Bizarre changes in fortune at Daily Deal sites LivingSocial and the original, Groupon, all on the same day.
LivingSocial announced today that it has raised 110 million usd in funding from largely, its original investors - so that sounds more like a "cash call" which might indicate difficulties at LivingSocial if it is.
A memo from CEO Tim O'Shaugnessy (some Irish connection there I would think...) said it was to "build our reserves". And building they need given a loss of 650 million usd in 2012 up from a loss of 499 million the previous year. Over a billion usd in losses in two years.
It cut its staff by 10% (400) at the time with reports in December that it was "running dangerously low of cash". With losses like that, it's not sustainable.
On the other side, Groupon, the 4 year old, daily-deal-market-maker, fired its co-founder Andrew Mason who was also CEO (that's him above with the cat). It came just 24 hours after reporting bad numbers again for Q1 bring a 25% drop in share value. Now down -75% since it floated which 'Forbes' magazine calls 'The Groupon Disgrace' and said "talk about a CEO who no longer has any credibility with investors". Strong stuff.
Mashable posted his staff resignation letter which actually, I liked.
(This is for Groupon employees, but I’m posting it publicly since it will leak anyway)
People of Groupon,
After four and a half intense and wonderful years as CEO of Groupon, I’ve decided that I’d like to spend more time with my family. Just kidding – I was fired today. If you’re wondering why… you haven’t been paying attention. From controversial metrics in our S1 to our material weakness to two quarters of missing our own expectations and a stock price that’s hovering around one quarter of our listing price, the events of the last year and a half speak for themselves. As CEO, I am accountable.
You are doing amazing things at Groupon, and you deserve the outside world to give you a second chance. I’m getting in the way of that. A fresh CEO earns you that chance. The board is aligned behind the strategy we’ve shared over the last few months, and I’ve never seen you working together more effectively as a global company – it’s time to give Groupon a relief valve from the public noise.
For those who are concerned about me, please don’t be – I love Groupon, and I’m terribly proud of what we’ve created. I’m OK with having failed at this part of the journey. If Groupon was Battletoads, it would be like I made it all the way to the Terra Tubes without dying on my first ever play through. I am so lucky to have had the opportunity to take the company this far with all of you. I’ll now take some time to decompress (FYI I’m looking for a good fat camp to lose my Groupon 40, if anyone has a suggestion), and then maybe I’ll figure out how to channel this experience into something productive.

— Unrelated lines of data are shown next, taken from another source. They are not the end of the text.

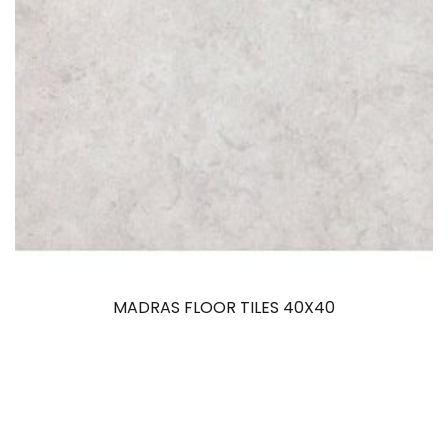
MADRAS FLOOR TILES 40X40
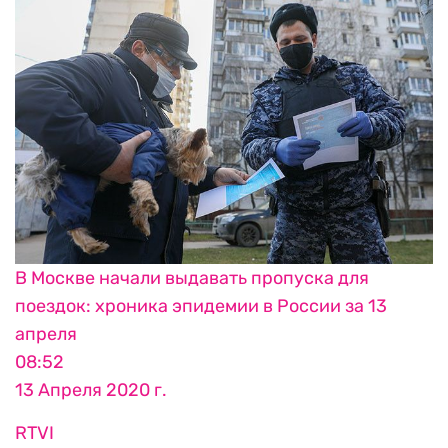
В Москве начали выдавать пропуска для
поездок: хроника эпидемии в России за 13
апреля
08:52
13 Апреля 2020 г.
RTVI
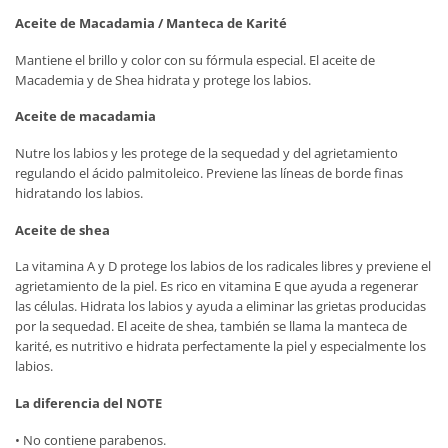
Aceite de Macadamia / Manteca de Karité
Mantiene el brillo y color con su fórmula especial. El aceite de
Macademia y de Shea hidrata y protege los labios.
Aceite de macadamia
Nutre los labios y les protege de la sequedad y del agrietamiento
regulando el ácido palmitoleico. Previene las líneas de borde finas
hidratando los labios.
Aceite de shea
La vitamina A y D protege los labios de los radicales libres y previene el
agrietamiento de la piel. Es rico en vitamina E que ayuda a regenerar
las células. Hidrata los labios y ayuda a eliminar las grietas producidas
por la sequedad. El aceite de shea, también se llama la manteca de
karité, es nutritivo e hidrata perfectamente la piel y especialmente los
labios.
La diferencia del NOTE
• No contiene parabenos.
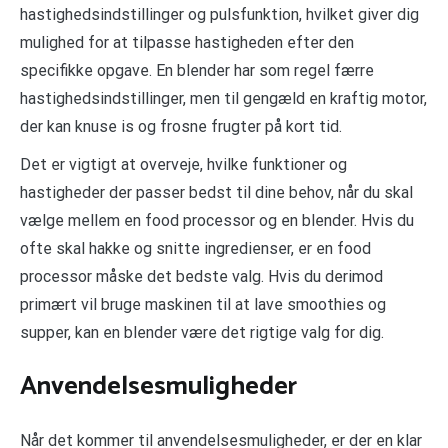
hastighedsindstillinger og pulsfunktion, hvilket giver dig
mulighed for at tilpasse hastigheden efter den
specifikke opgave. En blender har som regel færre
hastighedsindstillinger, men til gengæld en kraftig motor,
der kan knuse is og frosne frugter på kort tid.
Det er vigtigt at overveje, hvilke funktioner og
hastigheder der passer bedst til dine behov, når du skal
vælge mellem en food processor og en blender. Hvis du
ofte skal hakke og snitte ingredienser, er en food
processor måske det bedste valg. Hvis du derimod
primært vil bruge maskinen til at lave smoothies og
supper, kan en blender være det rigtige valg for dig.
Anvendelsesmuligheder
Når det kommer til anvendelsesmuligheder, er der en klar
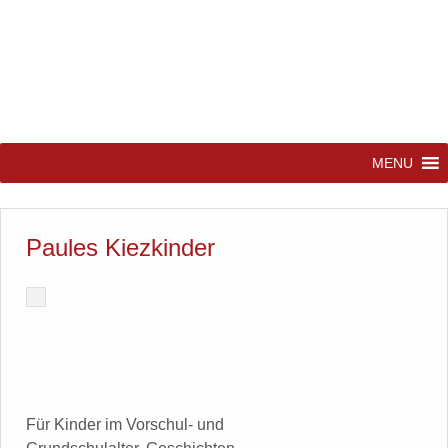
MENU
Paules Kiezkinder
Für Kinder im Vorschul- und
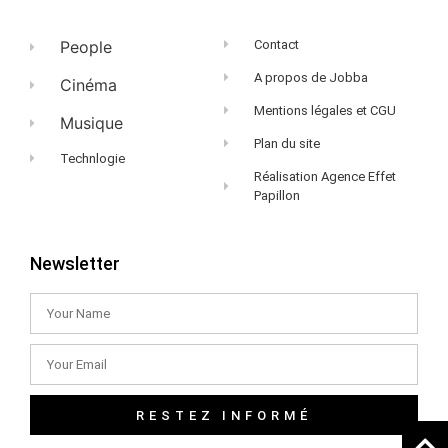
People
Contact
A propos de Jobba
Cinéma
Mentions légales et CGU
Musique
Plan du site
Technlogie
Réalisation Agence Effet
Papillon
Newsletter
RESTEZ INFORMÉ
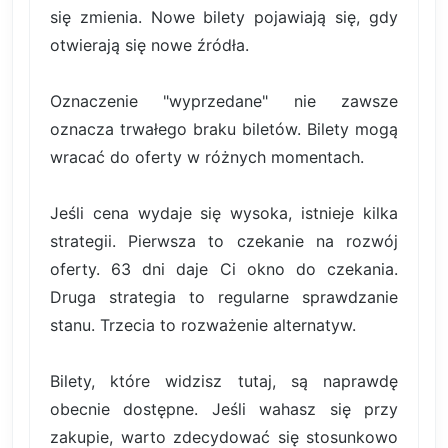
się zmienia. Nowe bilety pojawiają się, gdy
otwierają się nowe źródła.
Oznaczenie "wyprzedane" nie zawsze
oznacza trwałego braku biletów. Bilety mogą
wracać do oferty w różnych momentach.
Jeśli cena wydaje się wysoka, istnieje kilka
strategii. Pierwsza to czekanie na rozwój
oferty. 63 dni daje Ci okno do czekania.
Druga strategia to regularne sprawdzanie
stanu. Trzecia to rozważenie alternatyw.
Bilety, które widzisz tutaj, są naprawdę
obecnie dostępne. Jeśli wahasz się przy
zakupie, warto zdecydować się stosunkowo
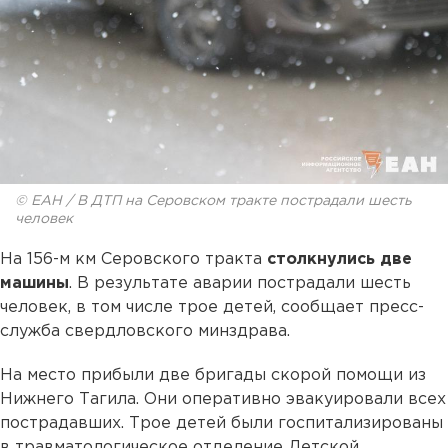
© ЕАН / В ДТП на Серовском тракте пострадали шесть
человек
На 156-м км Серовского тракта
столкнулись две
машины
. В результате аварии пострадали шесть
человек, в том числе трое детей, сообщает пресс-
служба свердловского минздрава.
На место прибыли две бригады скорой помощи из
Нижнего Тагила. Они оперативно эвакуировали всех
пострадавших. Трое детей были госпитализированы
в травматологическое отделение Детской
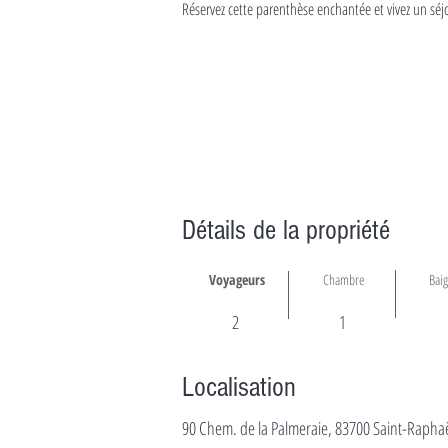
Réservez cette parenthèse enchantée et vivez un séjo
Détails de la propriété
Voyageurs
Chambre
Bai
2
1
Localisation
90 Chem. de la Palmeraie, 83700 Saint-Raphaë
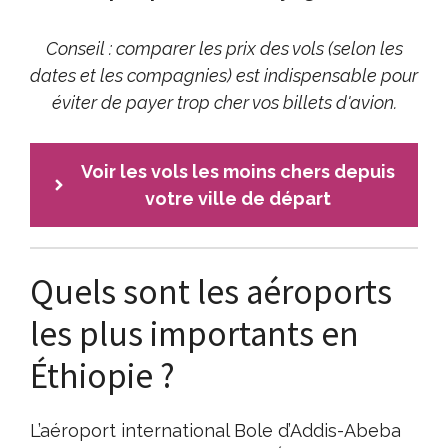
Conseil : comparer les prix des vols (selon les
dates et les compagnies) est indispensable pour
éviter de payer trop cher vos billets d'avion.
Voir les vols les moins chers depuis
votre ville de départ
Quels sont les aéroports
les plus importants en
Éthiopie ?
L’aéroport international Bole d’Addis-Abeba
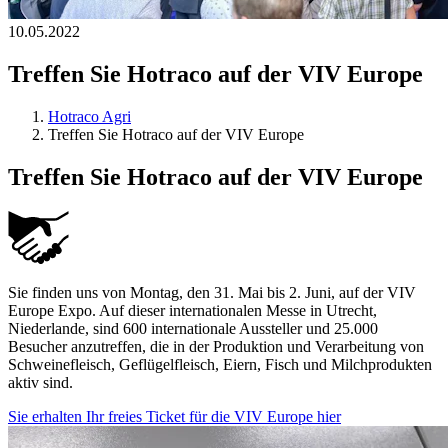
10.05.2022
Treffen Sie Hotraco auf der VIV Europe
Hotraco Agri
Treffen Sie Hotraco auf der VIV Europe
Treffen Sie Hotraco auf der VIV Europe
Sie finden uns von Montag, den 31. Mai bis 2. Juni, auf der VIV
Europe Expo. Auf dieser internationalen Messe in Utrecht,
Niederlande, sind 600 internationale Aussteller und 25.000
Besucher anzutreffen, die in der Produktion und Verarbeitung von
Schweinefleisch, Geflügelfleisch, Eiern, Fisch und Milchprodukten
aktiv sind.
Sie erhalten Ihr freies Ticket für die VIV Europe hier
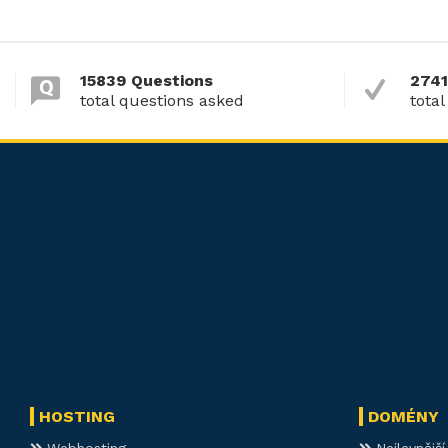
15839 Questions
2741
total questions asked
total
HOSTING
DOMÉNY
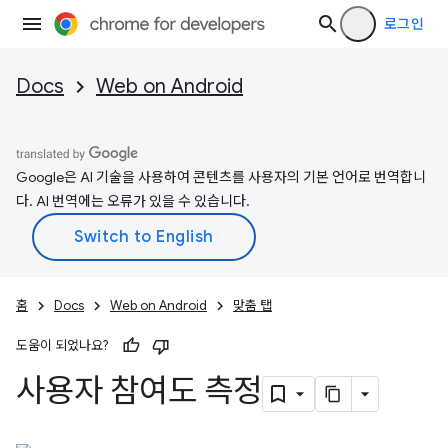
로그인
Docs
Web on Android
Google은 AI 기술을 사용하여 콘텐츠를 사용자의 기본 언어로 번역합니
다. AI 번역에는 오류가 있을 수 있습니다.
홈
Docs
Web on Android
맞춤 탭
도움이 되었나요?
사용자 참여도 측정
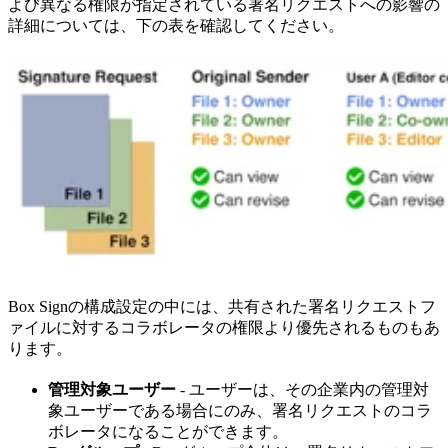
よび異なる権限が指定されている署名リクエストへの影響の
詳細については、下の表を確認してください。
Box Signの構成設定の中には、共有された署名リクエストフ
ァイルに対するコラボレータの権限より優先されるものもあ
ります。
管理対象ユーザー
- ユーザーは、その企業内の管理対
象ユーザーである場合にのみ、署名リクエストのコラ
ボレータになることができます。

If there’s one piece of wisdom that this simple pilgrim would like to impart upon you: have the courage to start with the customer. My biggest regrets are the moments that I let a lack of data override my intuition on what’s best for our customers. This leadership change gives you some breathing room to break bad habits and deliver sustainable customer happiness – don’t waste the opportunity!
I will miss you terribly.
Love,
Andrew
Groupon was the worst performing stock in the US market in 2012. Shares trade below 3 usd now, from when they floated at 20 usd. 11 billion of value has been wiped out. Groupon had turned down an offer of 6 billion usd some years ago from Google. And you might remember the accounting controversy at the time of the IPO.
What interests me in both of these stories is that you'd expect, in a recession, deal sites to be doing well. After all, it's in a recession that people want a deal and all the PR was, that this was what was happening. When clearly it's not and especially not for the segment leader, Groupon.
So I'm surprised.
But then again there could be a more simple explanation. The market is good but these two companies were lousy. It could just be that, although that would surprise me.....
It seems that's what Forbes thinks who undoubtedly contributed to Andrew Mason's demise because they're such an influential magazine. Mind you, they seem to have forgotten that at the time before the IPO they were influential too calling Groupon, "the fastest growing company, ever".